Perhaps as a way of gaining tacit recognition by the world’s leading imperial power, the group also requested some favors from the embassy. In particular, they urged it to send a representative to visit Hamadi Jebeli, an al-Nahda leader also described as a “moderate Islamist” who was being prevented from travelling outside the province of Sousse. They also requested that moderate Islamists be included on the embassy’s guest-lists and in the visits it arranges periodically to the US. Ballard comments that the embassy was pleased that the group “took the initiative to reach out to us,” but that it does not share their optimism about near-term prospects for change. It is also “mindful of the obvious political motivations” behind their approach to the embassy, given Doulatli’s claim that al-Nahda had the support of 60 percent of Tunisians.

Some of the favors requested by the party were duly delivered. According to one cable, an embassy staffer was sent on a two-hour visit to Jebeli at his home in Sousse on 31 August 2006 (06TUNIS2298). The diplomat was struck by the fact that unlike his other civil society and opposition contacts, Jebali did not complain about US actions or policy in Lebanon, Israel or Iraq. He affirmed that the exiled Rached Ghannouchi remained al-Nahda’s leader and that the party in Tunisia and its branches in Europe were one and the same. As is the norm when Islamist movements address the Americans, he stressed that al-Nahda sought a gradual re-entry into Tunisian politics and did not want an Islamic state. Also typically, Jebali criticized other Islamic parties where "everyone believes they have the divine truth, and no one accepts criticism." When the envoy remarked that he sounded like a secularist, Jebali replied that he separated his practice of religion from public life, adding that most moderate Islamists think that way and reject violence. (The American diplomat reminded him of hotel bombings attributed to the party in the 1980s.

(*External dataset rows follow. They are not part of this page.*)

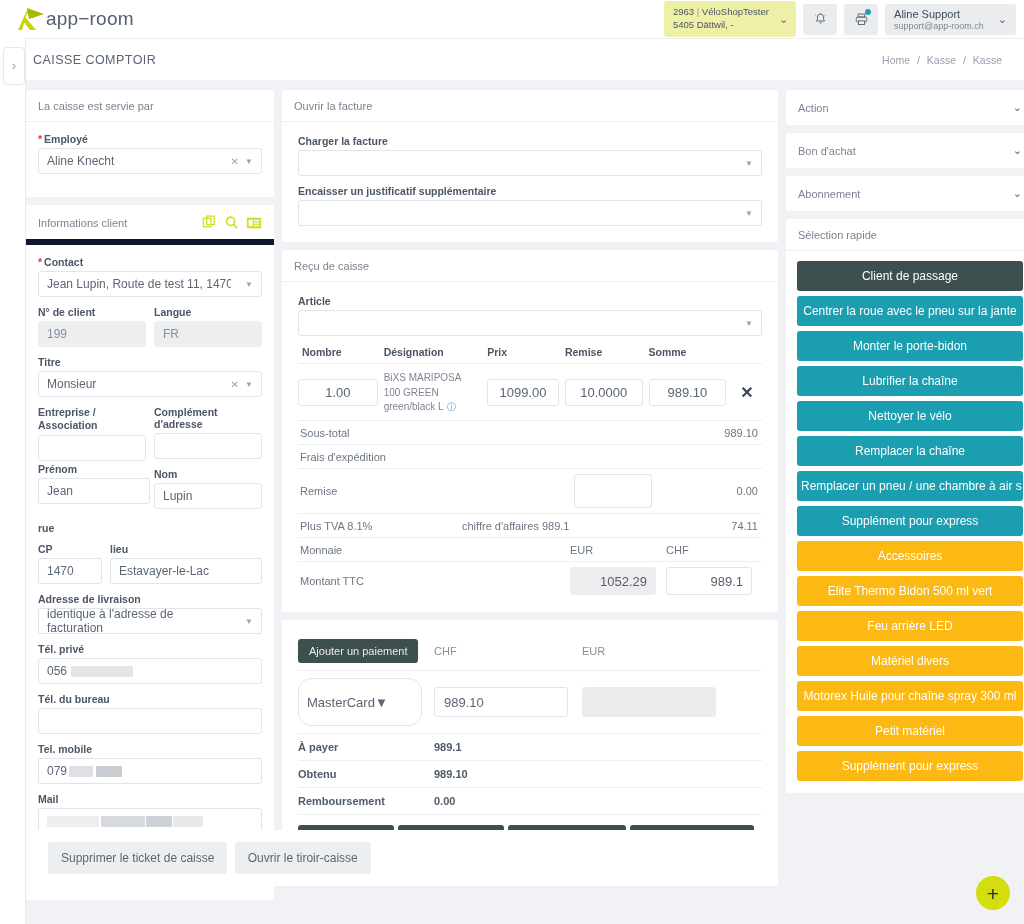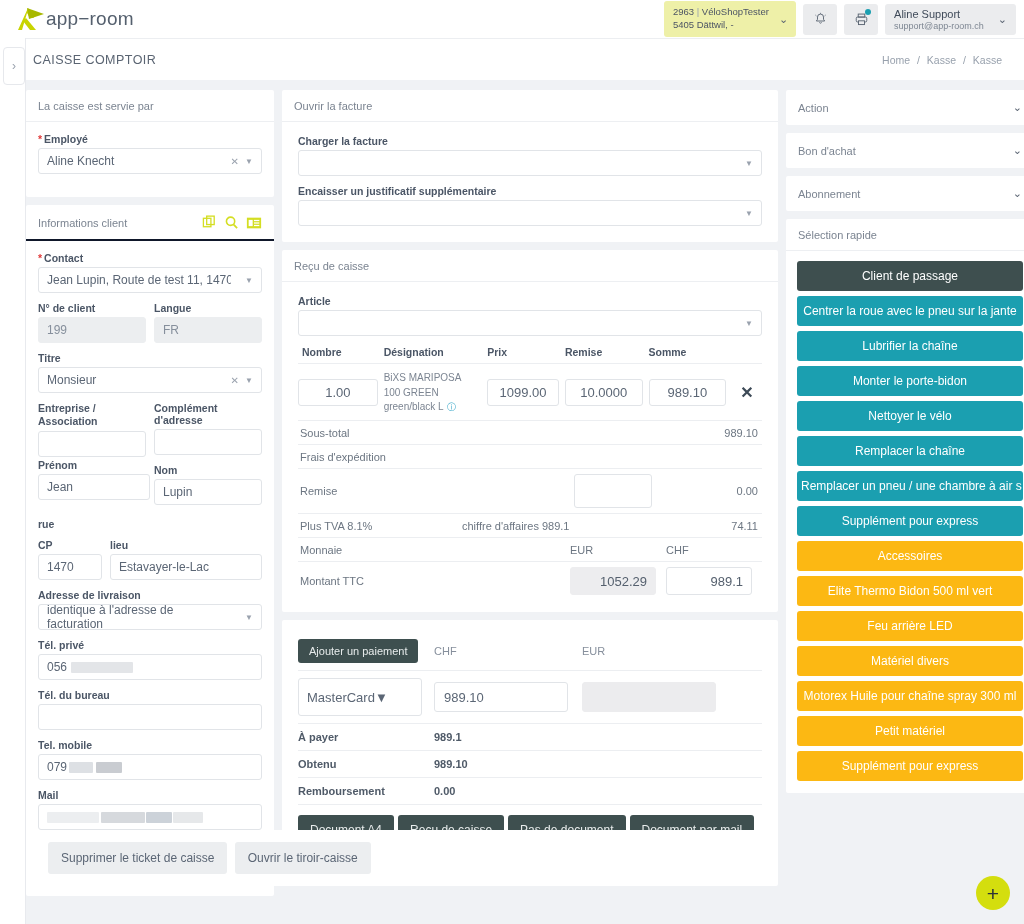--- a/index.html
+++ b/index.html
@@ -85,21 +85,21 @@
   .col-left  { width: 248px; margin-left: 0px; }
   .col-mid   { width: 496px; }
   .col-right { width: 248px; }
 
   .card { background: #fff; border-radius: 2px; margin-bottom: 8px; }
   .card-head {
     padding: 10px 12px 9px 12px; font-size: 11px; color: #7b8491;
     border-bottom: 1px solid #edeff2;
     display: flex; align-items: center; justify-content: space-between;
   }
-  .card-head.accent { border-bottom: 2px solid #0f172a; }
+  .card-head.accent { border-bottom: 6px solid #0f172a; }
   .card-body { padding: 11px 12px 14px 12px; }
 
   .fld { margin-bottom: 9px; }
   .lbl { font-size: 10.5px; font-weight: bold; color: #4b5666; margin-bottom: 3px; display:block; }
   .lbl .req { color: #e03a3a; margin-right: 2px; }
   .inp {
     width: 100%; height: 26px; border: 1px solid #e1e4e8; border-radius: 3px;
     background: #fff; font-size: 12px; color: #5b6675;
     padding: 0 8px; font-family: "Liberation Sans", sans-serif;
     display: flex; align-items: center;
@@ -154,21 +154,21 @@
   .btn-dark {
     background: #3e4f4f; color: #e8ecec; border: none; border-radius: 3px;
     font-size: 11px; padding: 6px 11px; cursor: pointer;
     font-family: "Liberation Sans", sans-serif;
   }
   .pay-row { display: flex; align-items: center; padding: 7px 0; border-bottom: 1px solid #eceef1; }
   .pay-c1 { width: 136px; }
   .pay-c2 { width: 148px; }
   .pay-c3 { width: 140px; }
   .pay-sel {
-    height: 38px; border: 1px solid #e1e4e8; border-radius: 3px; background: #fff;
+    height: 48px; border: 1px solid #e1e4e8; border-radius: 13px; background: #fff;
     display: flex; align-items: center; padding: 0 8px; font-size: 13px; color: #5b6675;
     position: relative; width: 124px;
   }
   .pay-inp {
     height: 30px; border: 1px solid #e1e4e8; border-radius: 3px; background: #fff;
     display: flex; align-items: center; padding: 0 9px; font-size: 13px; color: #5b6675; width: 134px;
   }
   .pay-inp.ro { background: #ececee; border-color: #ececee; }
   .pay-lbl { font-size: 11px; font-weight: bold; color: #4f5a68; }
   .pay-val { font-size: 11px; font-weight: bold; color: #4f5a68; }
@@ -611,22 +611,22 @@
       <div class="collapse-head">
         <span>Abonnement</span>
         <span class="chev">⌄</span>
       </div>
 
       <div class="card">
         <div class="card-head">Sélection rapide</div>
         <div class="card-body" style="padding:10px 11px 12px 11px;">
           <button class="qbtn dark">Client de passage</button>
           <button class="qbtn teal">Centrer la roue avec le pneu sur la jante</button>
+          <button class="qbtn teal">Monter le porte-bidon</button>
           <button class="qbtn teal">Lubrifier la chaîne</button>
-          <button class="qbtn teal">Monter le porte-bidon</button>
           <button class="qbtn teal">Nettoyer le vélo</button>
           <button class="qbtn teal">Remplacer la chaîne</button>
           <button class="qbtn teal">Remplacer un pneu / une chambre à air s</button>
           <button class="qbtn teal">Supplément pour express</button>
           <button class="qbtn amber">Accessoires</button>
           <button class="qbtn amber">Elite Thermo Bidon 500 ml vert</button>
           <button class="qbtn amber">Feu arrière LED</button>
           <button class="qbtn amber">Matériel divers</button>
           <button class="qbtn amber">Motorex Huile pour chaîne spray 300 ml</button>
           <button class="qbtn amber">Petit matériel</button>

The envoy also seemed sceptical of Jebali’s claim to have been prevented from working and subjected to harassment by the authorities, pointing to his well-furnished house and the costly hospitality he provided his guest). Jebali also discussed the rise of radical Islamism and extremist views among Tunisian youth, which he attributed to a combination of state repression and the suppression of al-Nahda’s moderate and tolerant views.

Not all former al-Nahda activists who remained loyal to the party’s line after it was banned considered themselves ‘friends’ of the US embassy in Tunis. But there can be no doubt that some of its most important figures and spokesmen were engaged in 'dialogue' with the Americans on its behalf for several years. They craved its recognition, and may have been hoping for a variant of the Iraq experience to be repeated. A popular revolt broke out instead, and al-Nahda may be yet again convincing the US to back their bid for power, for they are the “moderates” – Washington’s favorite variety of Muslims.

This article is an edited translation from the Arabic Edition.